The Chief of Cowichan Tribes is frustrated that the province is dragging its feet in awarding a cannabis license for the Costa Canna store in Village Green Mall.

When William Seymour met with the province back in March, he was told that when he was done with his screening application, the Cowichan Tribes application would be fast-tracked and the two and a half week timeline has turned into nearly eight weeks.

Seymour was asked to undergo screening again and he doesn’t understand why.

“If the province doesn’t have to go through a screening process because they’ve already been screened, why can’t I file into that category?” Seymour continues, “I’ve already been screened and I’ve already been approved, I should fall under that same category. Their answer is that they need to ensure that there are no criminal activities that are going to happen, but I’ve already done this, this is what baffles me.”

A number of BC communities have been approved to have provincially run pot shops, including Campbell River, Cranbrook, and Terrace.

Back in March, William Seymour said the Solicitor General told him that he needed to complete a screening application and after that, the province would fast-track the application.

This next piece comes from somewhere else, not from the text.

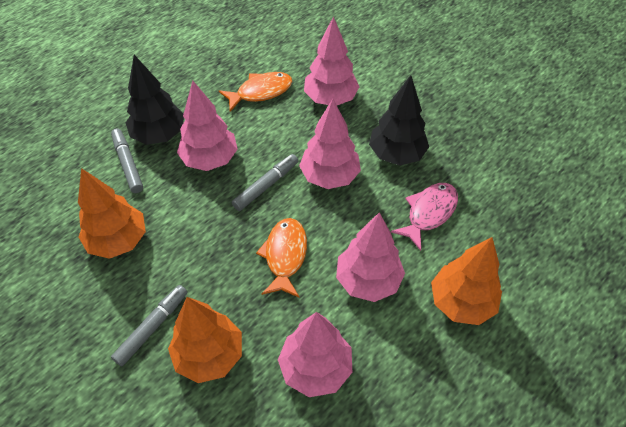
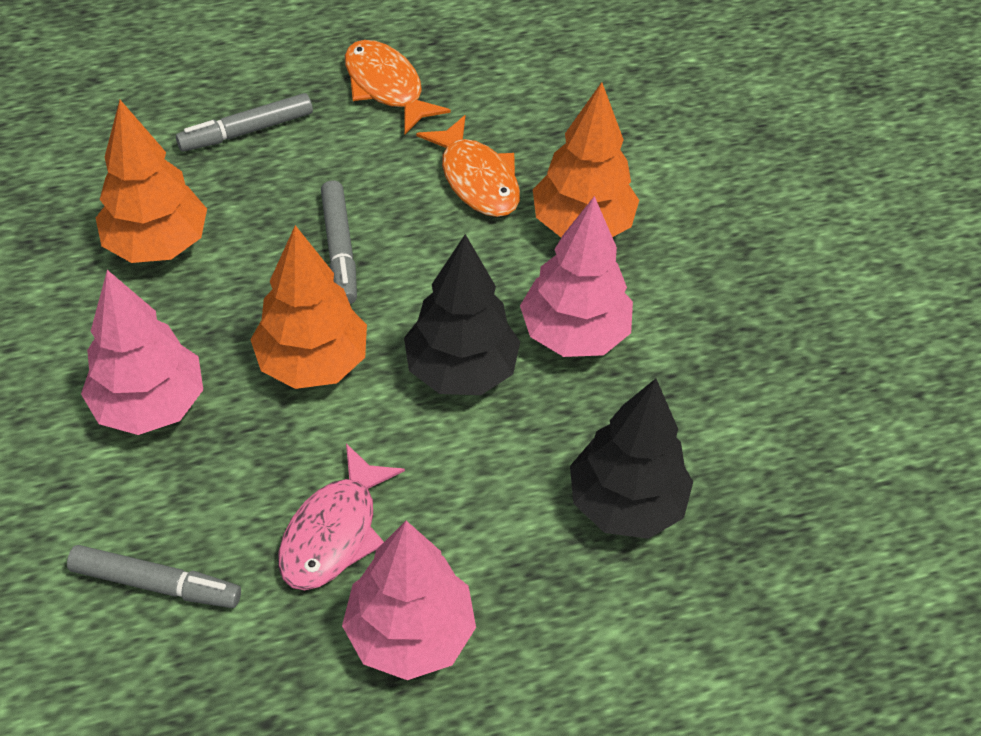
pink tree: 5 -> 3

He was given a two and a half week timeline and it’s been nearly six weeks since and he still doesn’t have a license.

It’s expected that the Costa Canna store will generate about $1.2 million dollars annually and the Cowichan Tribes council has already earmarked that money.

“Annually, we’re looking at about $1.2 million dollars that we could use and discussions have already started within Tribes [that] we’d like to start addressing our housing issues with that money,” said Seymour.

He has had conversations with Scott Fraser, Minister of Indigenous Relations and Reconciliation, asking the MLA to support First Nations groups, stating that if bands go through the process, they should be treated the same as the province, that wants to set up cannabis shops of their own.

Seymour went through a screening process when he started as a member of the Gaming Corporation Board.